BEGIN Working data

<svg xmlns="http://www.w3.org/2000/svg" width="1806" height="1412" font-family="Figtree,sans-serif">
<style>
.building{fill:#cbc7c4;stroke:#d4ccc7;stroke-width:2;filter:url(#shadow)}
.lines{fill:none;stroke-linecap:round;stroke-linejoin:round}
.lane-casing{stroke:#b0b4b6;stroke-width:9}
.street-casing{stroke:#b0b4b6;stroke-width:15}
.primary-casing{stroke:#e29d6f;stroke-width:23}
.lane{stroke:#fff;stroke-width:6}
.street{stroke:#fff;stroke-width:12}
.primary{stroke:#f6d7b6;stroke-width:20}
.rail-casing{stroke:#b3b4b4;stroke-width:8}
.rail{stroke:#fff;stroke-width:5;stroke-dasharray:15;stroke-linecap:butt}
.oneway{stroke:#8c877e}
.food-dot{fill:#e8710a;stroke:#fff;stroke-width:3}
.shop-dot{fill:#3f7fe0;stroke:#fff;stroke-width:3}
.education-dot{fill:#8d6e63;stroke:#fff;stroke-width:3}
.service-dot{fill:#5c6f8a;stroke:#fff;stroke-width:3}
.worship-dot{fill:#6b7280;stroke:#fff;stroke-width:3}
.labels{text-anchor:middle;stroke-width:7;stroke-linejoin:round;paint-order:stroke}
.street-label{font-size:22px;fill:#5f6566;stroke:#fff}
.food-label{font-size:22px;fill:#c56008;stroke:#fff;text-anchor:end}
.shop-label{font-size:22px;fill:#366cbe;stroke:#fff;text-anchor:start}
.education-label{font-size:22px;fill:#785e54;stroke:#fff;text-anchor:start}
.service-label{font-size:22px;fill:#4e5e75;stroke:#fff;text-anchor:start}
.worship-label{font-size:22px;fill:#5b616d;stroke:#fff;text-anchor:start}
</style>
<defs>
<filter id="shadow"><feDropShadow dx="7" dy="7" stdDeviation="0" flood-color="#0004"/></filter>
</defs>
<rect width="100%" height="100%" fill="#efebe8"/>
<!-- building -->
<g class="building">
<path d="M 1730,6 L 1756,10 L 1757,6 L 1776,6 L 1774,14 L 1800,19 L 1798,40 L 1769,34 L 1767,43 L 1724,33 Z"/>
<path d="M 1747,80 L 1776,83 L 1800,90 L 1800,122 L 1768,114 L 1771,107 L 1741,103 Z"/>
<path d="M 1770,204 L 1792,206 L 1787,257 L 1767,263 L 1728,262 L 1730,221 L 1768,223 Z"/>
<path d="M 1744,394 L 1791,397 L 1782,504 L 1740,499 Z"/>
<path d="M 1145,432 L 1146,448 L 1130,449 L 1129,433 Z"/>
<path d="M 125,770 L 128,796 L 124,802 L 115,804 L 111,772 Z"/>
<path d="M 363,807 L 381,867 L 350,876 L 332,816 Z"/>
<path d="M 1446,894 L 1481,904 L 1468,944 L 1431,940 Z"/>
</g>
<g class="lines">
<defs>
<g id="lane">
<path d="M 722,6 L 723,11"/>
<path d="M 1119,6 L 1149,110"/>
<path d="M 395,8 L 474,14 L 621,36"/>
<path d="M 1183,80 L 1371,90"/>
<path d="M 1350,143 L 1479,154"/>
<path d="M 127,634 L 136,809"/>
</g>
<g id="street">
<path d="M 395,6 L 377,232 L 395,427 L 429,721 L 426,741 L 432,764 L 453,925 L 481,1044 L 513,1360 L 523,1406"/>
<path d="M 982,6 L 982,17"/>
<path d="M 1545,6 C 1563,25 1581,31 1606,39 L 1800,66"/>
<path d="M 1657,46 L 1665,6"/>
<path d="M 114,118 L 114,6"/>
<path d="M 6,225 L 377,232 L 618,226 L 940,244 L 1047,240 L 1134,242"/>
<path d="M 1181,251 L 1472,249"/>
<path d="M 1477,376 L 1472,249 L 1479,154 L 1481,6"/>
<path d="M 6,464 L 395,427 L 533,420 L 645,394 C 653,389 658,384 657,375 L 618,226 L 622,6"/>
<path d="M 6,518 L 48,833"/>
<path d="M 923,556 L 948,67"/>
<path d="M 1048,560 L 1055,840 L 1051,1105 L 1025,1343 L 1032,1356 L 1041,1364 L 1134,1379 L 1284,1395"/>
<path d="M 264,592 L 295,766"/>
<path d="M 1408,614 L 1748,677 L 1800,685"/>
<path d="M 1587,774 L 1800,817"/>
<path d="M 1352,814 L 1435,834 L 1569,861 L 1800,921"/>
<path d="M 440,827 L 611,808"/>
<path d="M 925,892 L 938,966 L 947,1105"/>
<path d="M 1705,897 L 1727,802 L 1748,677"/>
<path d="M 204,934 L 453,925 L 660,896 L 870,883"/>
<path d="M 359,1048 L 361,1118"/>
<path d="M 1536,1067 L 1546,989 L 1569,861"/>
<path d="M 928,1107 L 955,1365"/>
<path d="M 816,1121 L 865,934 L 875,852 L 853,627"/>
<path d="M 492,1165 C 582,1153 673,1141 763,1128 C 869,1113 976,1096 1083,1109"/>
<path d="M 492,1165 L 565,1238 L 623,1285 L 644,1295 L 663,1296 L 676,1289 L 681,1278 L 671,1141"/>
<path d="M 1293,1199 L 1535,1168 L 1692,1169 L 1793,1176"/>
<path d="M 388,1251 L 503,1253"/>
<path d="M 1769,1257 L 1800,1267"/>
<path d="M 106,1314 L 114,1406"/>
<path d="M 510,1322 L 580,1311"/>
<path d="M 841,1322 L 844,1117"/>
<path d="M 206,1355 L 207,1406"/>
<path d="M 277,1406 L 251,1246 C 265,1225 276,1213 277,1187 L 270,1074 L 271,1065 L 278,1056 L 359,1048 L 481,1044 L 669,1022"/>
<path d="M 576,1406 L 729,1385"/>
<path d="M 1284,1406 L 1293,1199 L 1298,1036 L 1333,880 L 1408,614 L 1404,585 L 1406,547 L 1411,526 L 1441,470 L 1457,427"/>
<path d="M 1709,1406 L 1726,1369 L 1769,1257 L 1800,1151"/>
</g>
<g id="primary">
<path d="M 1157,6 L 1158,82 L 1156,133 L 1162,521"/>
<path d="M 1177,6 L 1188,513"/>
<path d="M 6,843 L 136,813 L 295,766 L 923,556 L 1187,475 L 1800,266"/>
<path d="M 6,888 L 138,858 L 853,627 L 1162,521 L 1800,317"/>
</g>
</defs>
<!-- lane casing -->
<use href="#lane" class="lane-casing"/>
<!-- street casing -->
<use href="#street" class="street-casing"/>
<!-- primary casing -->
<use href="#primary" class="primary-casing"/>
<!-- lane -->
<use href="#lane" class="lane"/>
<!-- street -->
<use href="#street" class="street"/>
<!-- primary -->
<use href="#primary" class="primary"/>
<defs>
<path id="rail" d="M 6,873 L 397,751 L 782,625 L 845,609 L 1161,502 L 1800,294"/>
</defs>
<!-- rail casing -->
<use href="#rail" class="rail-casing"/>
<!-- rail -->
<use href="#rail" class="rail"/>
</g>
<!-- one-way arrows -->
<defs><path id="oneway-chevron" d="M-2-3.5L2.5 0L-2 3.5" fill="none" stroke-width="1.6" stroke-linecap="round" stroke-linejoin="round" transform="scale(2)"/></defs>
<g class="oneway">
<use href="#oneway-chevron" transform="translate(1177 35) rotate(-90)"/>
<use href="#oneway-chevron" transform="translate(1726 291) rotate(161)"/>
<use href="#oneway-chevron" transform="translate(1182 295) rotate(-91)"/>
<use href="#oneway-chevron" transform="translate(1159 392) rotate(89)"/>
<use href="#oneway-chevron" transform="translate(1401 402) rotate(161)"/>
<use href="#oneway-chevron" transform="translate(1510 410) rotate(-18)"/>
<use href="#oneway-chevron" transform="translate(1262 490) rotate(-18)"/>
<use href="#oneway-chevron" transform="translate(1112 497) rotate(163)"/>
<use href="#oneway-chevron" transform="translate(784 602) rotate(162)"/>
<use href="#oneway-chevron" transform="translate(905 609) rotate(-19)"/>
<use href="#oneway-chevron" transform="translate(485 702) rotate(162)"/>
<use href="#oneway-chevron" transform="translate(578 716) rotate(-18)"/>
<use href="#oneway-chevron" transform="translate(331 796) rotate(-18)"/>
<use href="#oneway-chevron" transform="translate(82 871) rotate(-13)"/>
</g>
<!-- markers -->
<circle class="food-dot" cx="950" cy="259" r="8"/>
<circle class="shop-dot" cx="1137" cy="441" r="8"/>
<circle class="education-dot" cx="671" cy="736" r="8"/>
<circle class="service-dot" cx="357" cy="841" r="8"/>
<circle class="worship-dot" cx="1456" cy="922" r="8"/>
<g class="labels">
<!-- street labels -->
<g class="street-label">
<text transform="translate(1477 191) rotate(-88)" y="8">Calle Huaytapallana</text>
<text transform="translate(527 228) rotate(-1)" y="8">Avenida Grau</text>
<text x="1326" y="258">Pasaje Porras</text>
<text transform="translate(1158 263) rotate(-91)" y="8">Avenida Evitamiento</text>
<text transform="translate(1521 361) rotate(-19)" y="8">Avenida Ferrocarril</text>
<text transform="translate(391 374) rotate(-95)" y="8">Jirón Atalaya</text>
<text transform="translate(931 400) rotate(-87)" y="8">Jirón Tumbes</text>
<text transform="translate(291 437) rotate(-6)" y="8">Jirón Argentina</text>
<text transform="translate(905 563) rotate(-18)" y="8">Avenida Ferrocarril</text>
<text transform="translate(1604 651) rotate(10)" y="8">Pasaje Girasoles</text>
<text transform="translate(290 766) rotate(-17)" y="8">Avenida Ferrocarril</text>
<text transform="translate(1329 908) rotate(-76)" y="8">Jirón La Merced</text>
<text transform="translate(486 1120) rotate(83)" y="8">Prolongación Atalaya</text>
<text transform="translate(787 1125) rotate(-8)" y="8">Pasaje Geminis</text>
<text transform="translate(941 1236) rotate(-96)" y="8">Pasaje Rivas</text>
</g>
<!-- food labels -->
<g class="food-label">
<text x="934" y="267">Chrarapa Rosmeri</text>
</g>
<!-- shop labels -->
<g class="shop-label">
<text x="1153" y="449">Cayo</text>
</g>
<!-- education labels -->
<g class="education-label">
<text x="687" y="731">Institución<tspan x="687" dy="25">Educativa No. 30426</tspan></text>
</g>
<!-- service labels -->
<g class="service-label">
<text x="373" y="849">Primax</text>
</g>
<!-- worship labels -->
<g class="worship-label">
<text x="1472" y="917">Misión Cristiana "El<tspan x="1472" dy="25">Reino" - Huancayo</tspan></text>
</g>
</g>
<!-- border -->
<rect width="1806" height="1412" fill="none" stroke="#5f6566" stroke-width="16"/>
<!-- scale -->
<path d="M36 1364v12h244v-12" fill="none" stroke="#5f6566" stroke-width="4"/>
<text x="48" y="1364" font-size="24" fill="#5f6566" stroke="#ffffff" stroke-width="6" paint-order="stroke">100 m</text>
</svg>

END Working data

Using the records above, restate word for word the lines from the one with "1477,376 L 1472,249" through the one with "1705,897 L 1727,802", both included.

<path d="M 1477,376 L 1472,249 L 1479,154 L 1481,6"/>
<path d="M 6,464 L 395,427 L 533,420 L 645,394 C 653,389 658,384 657,375 L 618,226 L 622,6"/>
<path d="M 6,518 L 48,833"/>
<path d="M 923,556 L 948,67"/>
<path d="M 1048,560 L 1055,840 L 1051,1105 L 1025,1343 L 1032,1356 L 1041,1364 L 1134,1379 L 1284,1395"/>
<path d="M 264,592 L 295,766"/>
<path d="M 1408,614 L 1748,677 L 1800,685"/>
<path d="M 1587,774 L 1800,817"/>
<path d="M 1352,814 L 1435,834 L 1569,861 L 1800,921"/>
<path d="M 440,827 L 611,808"/>
<path d="M 925,892 L 938,966 L 947,1105"/>
<path d="M 1705,897 L 1727,802 L 1748,677"/>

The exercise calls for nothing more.